Hi Mike Here are a few suggestions for you. Platinum is not a
difficult metal to work with but is a little different from gold or

There are several different types of platinum alloy and each is
designed for different purposes. If you are going to fabricate your
piece by hand you should use platinum iridium. One of the great
advantages about platinum to keep in mind is that you can use much
thinner pieces than with either gold or silver. If the piece you are
constructing is going to be composed of only platinum then most of
your work should be wielded together instead of soldered wherever
possible and where you find it necessary to use platinum solder use
the highest possible (1700). You can make your welding material by
simply rolling out a piece of platinum as thin as possible (the
thinner the better).

Platinum Iridium is a very stable metal and does not react to heat
by developing fire scale like gold and silver do, so you do not need
to use flux when wielding or soldering, but it can be contaminated by
steel when heated so be careful.

Make sure your bench is clean and free from other metal sweeps and
dust such as gold and silver filings or dust and steel filings. One
of the problems encounter with welding platinum is that dirt or metal
dust or filings can cause pitting in the weld seams.

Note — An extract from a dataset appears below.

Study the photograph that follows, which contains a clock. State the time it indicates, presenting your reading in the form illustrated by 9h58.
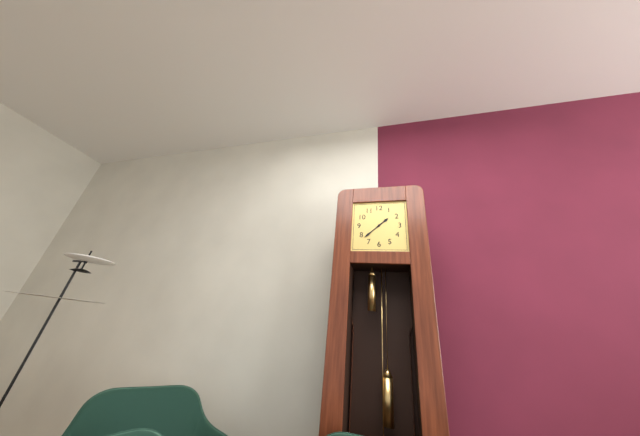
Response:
1h38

Ideally you should have a set of tools dedicated to only working on
platinum such as a high temperature soldering block, goggles, saw
blades, files and sandpaper. This is because bits of other metal
imbedded in your files or sandpaper or saw blades and such can
contaminate your platinum and make it difficult to get a good finish
on the piece.

When constructing your piece try to be as exacting as possible. The
better your parts fit together before welding them the easier it will
be to get a good finish. You should also finish and polish your parts
before welding them together. One nice thing about platinum is that
heating it has no effect on its finish.

Avoid using steel tweezers to hold your parts together while welding
them. Steel will stain heated platinum. Crazy glue works very well
to hold the parts together.

The hardest part of working with platinum is getting a mirror
finish. When you are ready for the final finish, go over the entire
piece and check for pit holes. If you find pit holes use a cobalt
burnisher to get rid of them. You can also use heavy duty sewing
needles in hard to reach areas. You can then use progressively finer
files and sand paper to smooth out the metal. You could start with a
#2 file and work toward a #6 file, then use progressively finer grits
of sandpaper. you may even want to take a #2 lead pencil and rub a
coating of it over the finest grit sandpaper you are using for the
final sanding. The platinum needs to be sanded to almost a mirror
finish before polishing.

You should use polishing wheels that are dedicated to just working
with platinum and get the polishing compounds that are designed for
working with platinum. There are several good ones on the market.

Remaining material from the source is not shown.